#### Tekstfragment
* * * * * * * * *
Binnenland

Term fundamentalisme verloor al in eerste helft van vorige eeuw positieve klank

Fundamentalist wil niemand worden genoemd. Daarentegen vinden veel orthodoxe protestanten het geen probleem als reformatorisch christen te worden aangeduid. In het verleden lag dat precies andersom. Woorden kunnen aan de wandel gaan.

W. B. Kranendonk

2 June 2014 09:09Gewijzigd op 15 November 2020 11:03
beeld Sjaak Verboom
beeld Sjaak Verboom

Fundamentalisten achterlijk en bekrompen

Het was enkele weken geleden schrikken. Christelijke jongeren die staan voor hun zaak, werden bij de presentatie van een rapport van het Sociaal en Cultureel Planbureau over de kerkelijkheid in Nederland plotseling omschreven als ”neofundamentalist”. Dat is vandaag de dag bepaald geen compliment. Het begrip fundamentalisme roept negatieve associaties op. Terwijl de term een eeuw geleden door overtuigd orthodoxe christenen zelf als erenaam werd gekozen.

Het effect van de introductie van de term neofundamentalisme door het SCP was direct zichtbaar. NRC Handelsblad kopte eind april: ”Jonge christen gelooft fanatieker”. De Volkskrant schreef: ”De neofundamentalist is jong en almaar strenger in de leer”. Trouw meldde: ”Bijna de helft jonge christenen is neofundamentalist”. Daarmee was de toon gezet. Oppervlakkige lezers wisten het direct: Oppassen met die christelijke jongeren. Want fundamentalisten zijn onredelijk en (soms) zelfs gevaarlijk.

SCP-onderzoeksleider dr. Joep de Hart voelde al snel aan dat de kwalificatie neofundamentalist niet zonder risico is. In een opiniebijdrage in het Nederlands Dagbad stelde hij dat zijn rapport „niet gaat” over neofundamentalisme en evenmin over fanatieke christenen. „Met zulke kwalificaties moet je uiterst voorzichtig zijn, al helemaal in het hedendaagse Nederland. Dat een deel van de jeugd weer vaker naar de kerk gaat of christelijke geloofswaarheden onderschrijft heeft natuurlijk niets te maken met bijvoorbeeld moslimextremisten – en dat is toch de suggestie die zo wordt gewekt. Het zijn vlaggen die op een ander schip thuishoren.”

Daarmee raakt De Hart de kern van het probleem. Fundamentalisme heeft een negatieve klank gekregen, met name door acties van orthodoxe moslims die het gebruik van geweld niet schuwen. Wie tegenwoordig fundamentalist wordt genoemd, weet dat hij door de samenleving als ”bekrompen, achterlijk en ook gevaarlijk” wordt beschouwd.

Niet alleen moslims

Toch is het te gemakkelijk om die negatieve lading alleen te verklaren vanuit het tamelijk recente optreden van moslimextremisten. Inderdaad, de component ”gevaarlijk” heeft alles te maken met de aanslagen van islamitische terreurgroepen. Dat heeft de lading van het woord verzwaard. Daarbij mag overigens niet worden vergeten dat er ook christelijke groepen zijn die niet altijd hun handen thuis kunnen houden. Het gaat dan om kleine actiegroepen, vooral in de Verenigde Staten, die in hun verzet tegen de abortusprakijk soms gewelddadig optreden. Weliswaar is dat een marginaal verschijnsel, maar het optreden van deze splintergroepen wordt in de media steevast aangeduid als fundamentalistisch. Feit is echter dat de negatieve kleuring van het begrip fundamentalisme veel eerder is begonnen dan de opkomst van het moslimextremisme.
* * * * * * * * *
#### Verzamelde records
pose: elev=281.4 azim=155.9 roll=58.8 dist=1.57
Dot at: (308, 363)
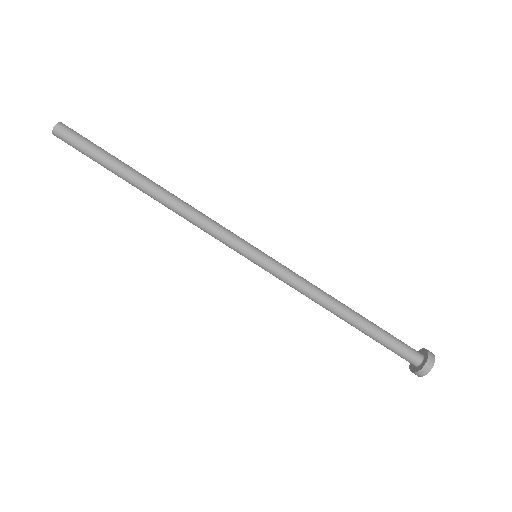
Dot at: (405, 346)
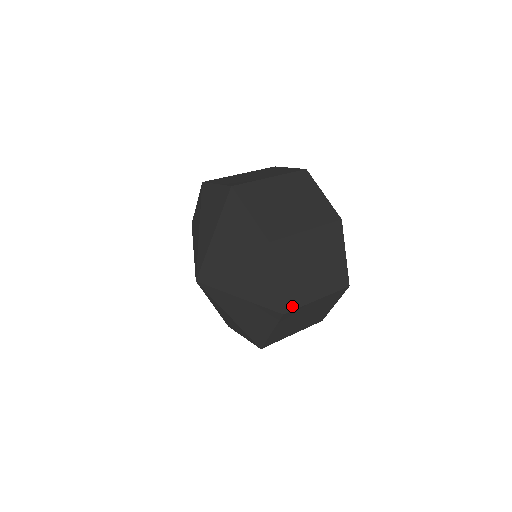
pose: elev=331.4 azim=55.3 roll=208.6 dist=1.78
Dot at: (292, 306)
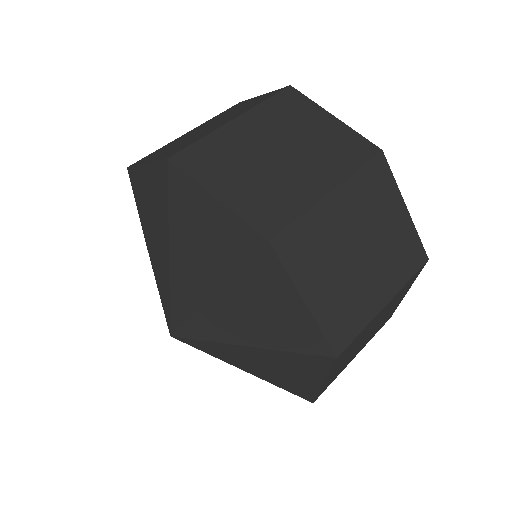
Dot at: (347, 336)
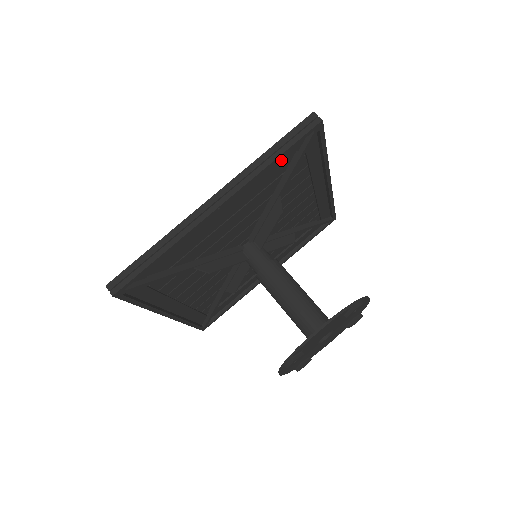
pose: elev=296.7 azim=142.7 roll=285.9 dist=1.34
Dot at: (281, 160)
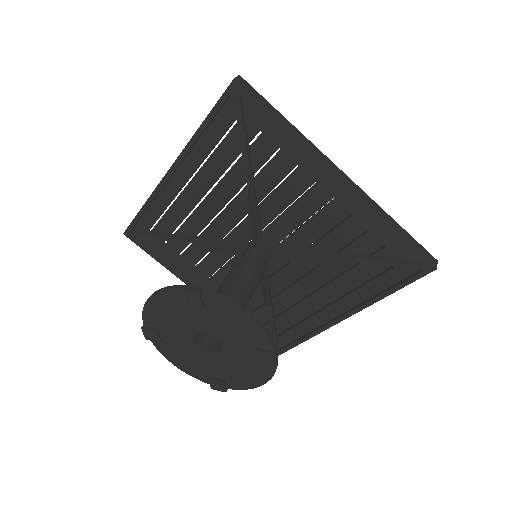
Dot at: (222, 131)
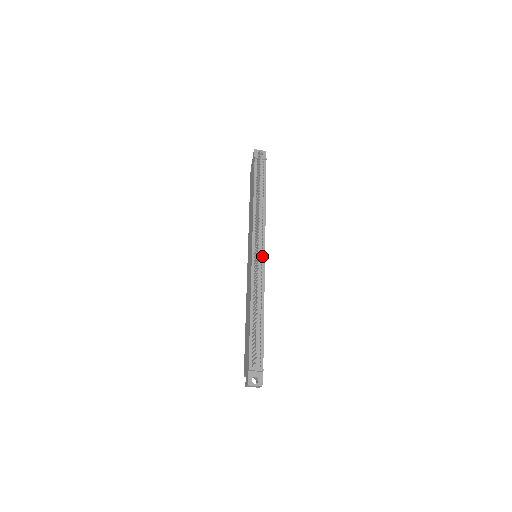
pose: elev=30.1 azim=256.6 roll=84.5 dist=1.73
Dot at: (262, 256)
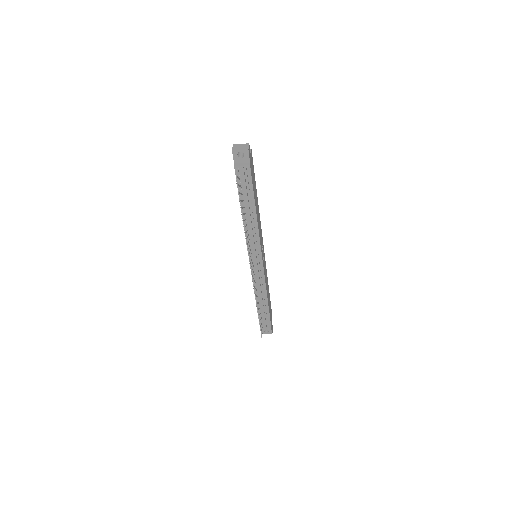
* * * * * * * * *
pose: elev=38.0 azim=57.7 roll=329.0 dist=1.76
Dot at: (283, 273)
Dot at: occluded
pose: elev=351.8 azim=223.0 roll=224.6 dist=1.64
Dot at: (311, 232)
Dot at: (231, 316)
* * * * * * * * *
#### Doelen
a - Schrijf uit het artikel over de term fundamentalisme letterlijk over wat tussen "Het was enkele" en "erenaam werd gekozen." staat, met beide grenzen erbij.
b - Van welke kranten citeert het artikel over de term fundamentalisme een kop over het SCP-rapport? Noem ze allemaal.
c - Schrijf het artikel over de term fundamentalisme verder na de laatste zin die er staat.

#### Opgeloste opgaven
a -
Het was enkele weken geleden schrikken. Christelijke jongeren die staan voor hun zaak, werden bij de presentatie van een rapport van het Sociaal en Cultureel Planbureau over de kerkelijkheid in Nederland plotseling omschreven als ”neofundamentalist”. Dat is vandaag de dag bepaald geen compliment. Het begrip fundamentalisme roept negatieve associaties op. Terwijl de term een eeuw geleden door overtuigd orthodoxe christenen zelf als erenaam werd gekozen.

b - NRC Handelsblad, de Volkskrant en Trouw.

c -
Fundamentele waarheden

Oorspronkelijk vormden de fundamentalisten een interkerkelijke beweging in Amerika die zich aan het einde van de negentiende eeuw ging verzetten tegen het liberale denken binnen de kerken. Meestal wordt de Niagara Bijbelconferentie van 1878 als startpunt gezien. Daar werd een aantal onopgeefbare geloofswaarheden gedefinieerd. De algemene vergadering van de Presbyteriaanse Kerk in de VS vatte die later als volgt samen:

  1. De onfeilbaarheid van de Bijbel.

  2. De maagdelijke geboorte en de goddelijkheid van Jezus Christus.

  3. De leer van het plaatsvervangend lijden van Jezus Christus waardoor God genade bewijst aan mensen die in Hem geloven.

  4. De lichamelijke opstanding van Jezus uit de dood.

  5. De historische waarheid van Christus’ wonderen.

  6. Het geloof in de wederkomst van Jezus Christus.

Dit waren volgens de presbyteriaanse kerk „de fundamentele waarheden van het christendom.”

Toch werd er op dat moment nog niet gesproken van fundamentalisten. Dat gebeurde pas na het verschijnen van twaalf antimodernistische boekjes getiteld ”The Fundamentals”. Deze brochures werden tussen 1910 en 1915 geschreven door een groep conservatieve theologen, onder wie de ook in Nederland bekende Amerikaanse theoloog Benjamin Warfield en de Schotse geleerde James Orr. Dankzij een gift van 250.000 dollar door Lymann Stewart, het hoofd van de Union Oil Company of California, konden er in de VS 3 miljoen exemplaren van deze boekjes aan dominees worden uitgedeeld.

Het was Curtis Lee Laws, de hoofdredacteur van het baptistisch weekblad Watchman Examiner, die in 1920 de naam ”fundamentalisten” voor het eerst gebruikte voor mensen die de inhoud van deze twaalf boekjes deelden. Sindsdien stond de term voor orthodoxe, conservatieve protestanten die de Bijbel van a tot z zagen als het geïnspireerde, onfeilbare woord van God.

Apenproces

Een eerste deuk in het imago liep deze inmiddels interkerkelijke beweging op door de afloop van het Scope Monkeytrial (het Apenproces), dat in 1925 in de stad Dayton (Tennessee) werd gehouden. De onderwijzer John Scope onderwees zijn leerlingen in de evolutietheorie en had kritiek op het scheppingsverhaal. William Jennings Bryan, driemaal kandidaat van de Democraten voor het Amerikaans presidentschap, voerde als vertegenwoordiger van de fundamentalisten een proces tegen de onderwijzer. En verloor. Die uitkomst zette de fundamentalisten neer als anti-intellectueel en bekrompen.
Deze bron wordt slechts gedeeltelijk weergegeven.